Maximiliano González Michel era el presidente municipal, Vallarta Plata (creo) era el gobernador, Javier García Barragán era el presidente nacional del PRI y el hombre más poderoso de México después del presidente, López Portillo era el presidente de la república. Ronald Reegan y Margaret Tacher, conspiraban contra nuestro futuro sin que nos diéramos cuenta; El Salvador se desmoronaba en una guerra civil y John Lennon moría asesinado en Nueva York, y con él un sueño.

El futuro pintaba tétrico, mientras, nosotros oíamos la lectura de un texto en una clase de español de la maestra Roció Rodríguez, donde nos narró cómo una familia de la Alemania Oriental cruzó ilegalmente en globo el muro de Berlín hacia lo que ellos suponían la libertad.
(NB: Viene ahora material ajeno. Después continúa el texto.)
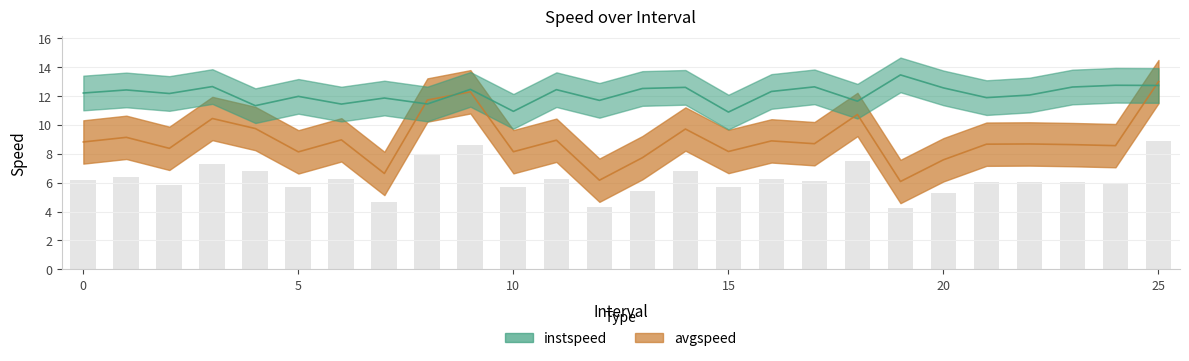

What is the difference between the maximum and minimum values in the avgspeed series?

6.9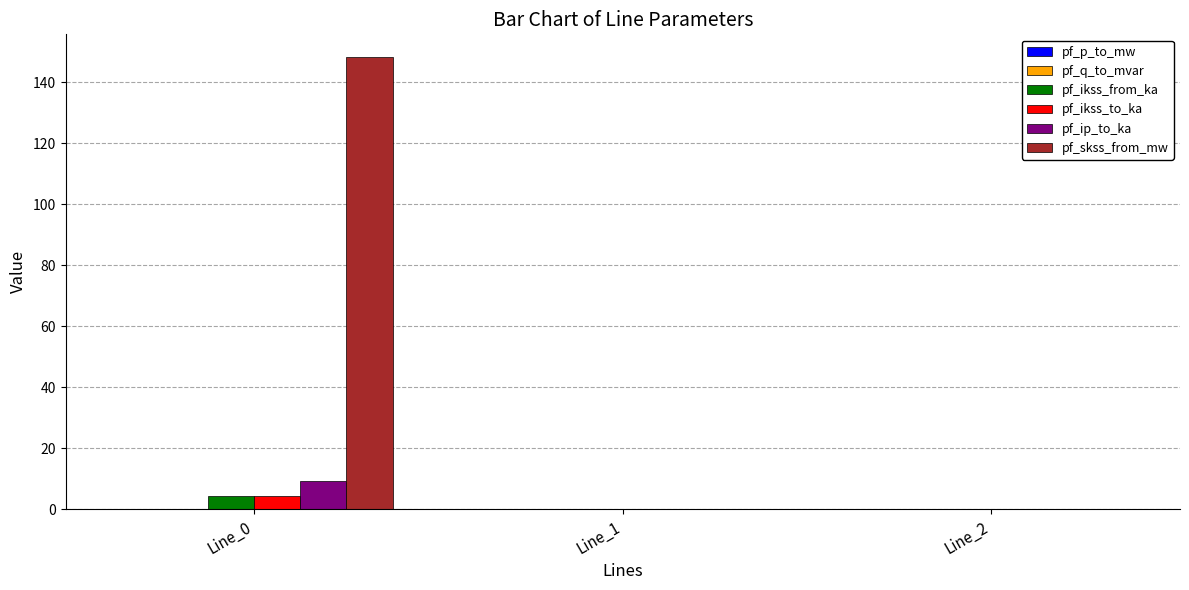

What is the sum of the pf_ikss_from_ka values at Line_1 and Line_0?

4.3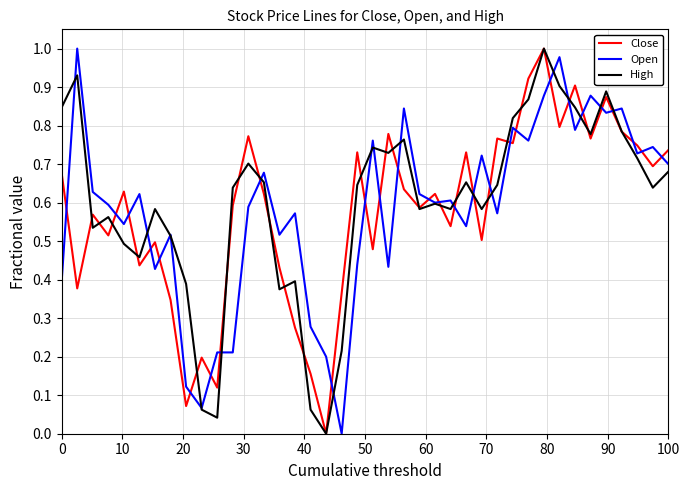

Which series ends up on top after the final intersection of Open and Close?

Close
Fredy Mercury cantaba “amorcito loco” en la radio sin que nadie supiera qué era el sida y menos que el cantante de Queen moriría de esa enfermedad; Vicky Carr cantaba desde le “salón azul” “Total” y yo estaba muy preocupado por que no me alcanzaba para unos pantalones Levis de pana cafés que vendían en la tienda de Don Macario Jaramillo por la calle Porfirio Díaz, quien alguna vez preguntándome mi edad, agregó con nostalgia a mi respuesta “¿quién tuviera otra vez 14 años”…(continuará)

1 comentario:

Anónimo dijo...


Me encantó tu narración, yo viví en Sayula, de adolescente y estudié en la ETA 112, recuerdo mucho los sitios que describes, pero más uan su gente, alegre. generosa y solidaria.